Oron didn't set out to deliver this specific message, but his art has become a mirror for me. It shows us what happens when we pause long enough to examine our actions, question our assumptions, and consider the ripple effects of our choices. That could be the real gift of his work—not just the provocative questions about what constitutes life but the reminder that asking questions is a form of stewardship.
The conversation may not solve our immediate global crises (ha!), but it's shifted something in me. It reminds me that between blind consumption and total rejection of progress, there's a middle path where art, science, and human wisdom can work together to help us navigate the complex future ahead.
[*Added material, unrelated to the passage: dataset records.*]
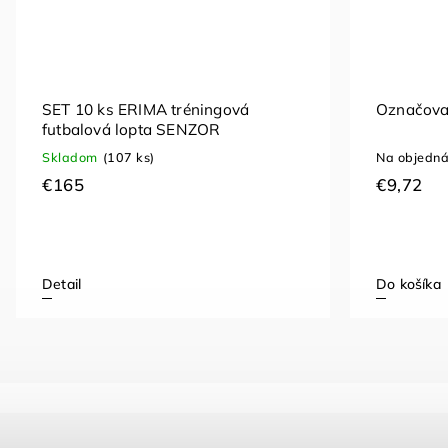
SET 10 ks ERIMA tréningová
Označovac
futbalová lopta SENZOR
Skladom
(107 ks)
Na objedná
€165
€9,72
Detail
Do košíka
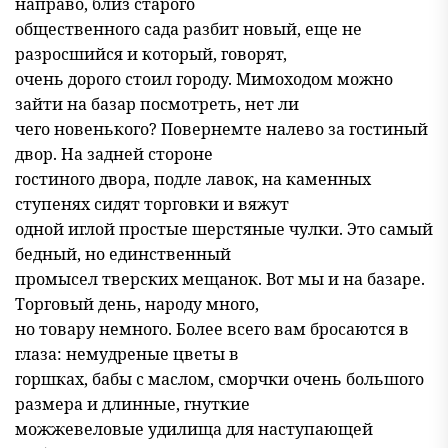
направо, близ старого
общественного сада разбит новый, еще не
разросшийся и который, говорят,
очень дорого стоил городу. Мимоходом можно
зайти на базар посмотреть, нет ли
чего новенького? Повернемте налево за гостиный
двор. На задней стороне
гостиного двора, подле лавок, на каменных
ступенях сидят торговки и вяжут
одной иглой простые шерстяные чулки. Это самый
бедный, но единственный
промысел тверских мещанок. Вот мы и на базаре.
Торговый день, народу много,
но товару немного. Более всего вам бросаются в
глаза: немудреные цветы в
горшках, бабы с маслом, сморчки очень большого
размера и длинные, гнуткие
можжевеловые удилища для наступающей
And that's precisely where we need to be: not in a technological utopia but a more thoughtful, conscious, fully human world.
Love Always,
The Curious Nobody
🔥 This isn't just a reflection - it’s an excavation of everything we take for granted. What is life? What is progress? What is wisdom? You don’t just pose questions; you unravel assumptions with a kind of careful precision that feels both scientific and poetic. 💡 The way you weave bioart, AI, and the vanishing ‘gray beards’ into a meditation on humanity? Damn. This isn’t just about technology: it’s about stewardship, about holding space for questions we’re often too busy to ask.
This reflection is a testament to the power of questioning - the kind that unsettles, expands, and ultimately refines our understanding of the world. As for AI, if we use AI merely to optimize, automate, and chase immediate outcomes, we risk amplifying the very mistake that led to the loss of "gray beards" - discarding knowledge that doesn’t have an instant, measurable payoff. But if we see AI as a tool to free human minds for curiosity, storytelling, and philosophical wandering, it could help us reclaim the lost art of slow, deliberate discovery. The choice isn’t in the technology itself, but in how we choose to wield it.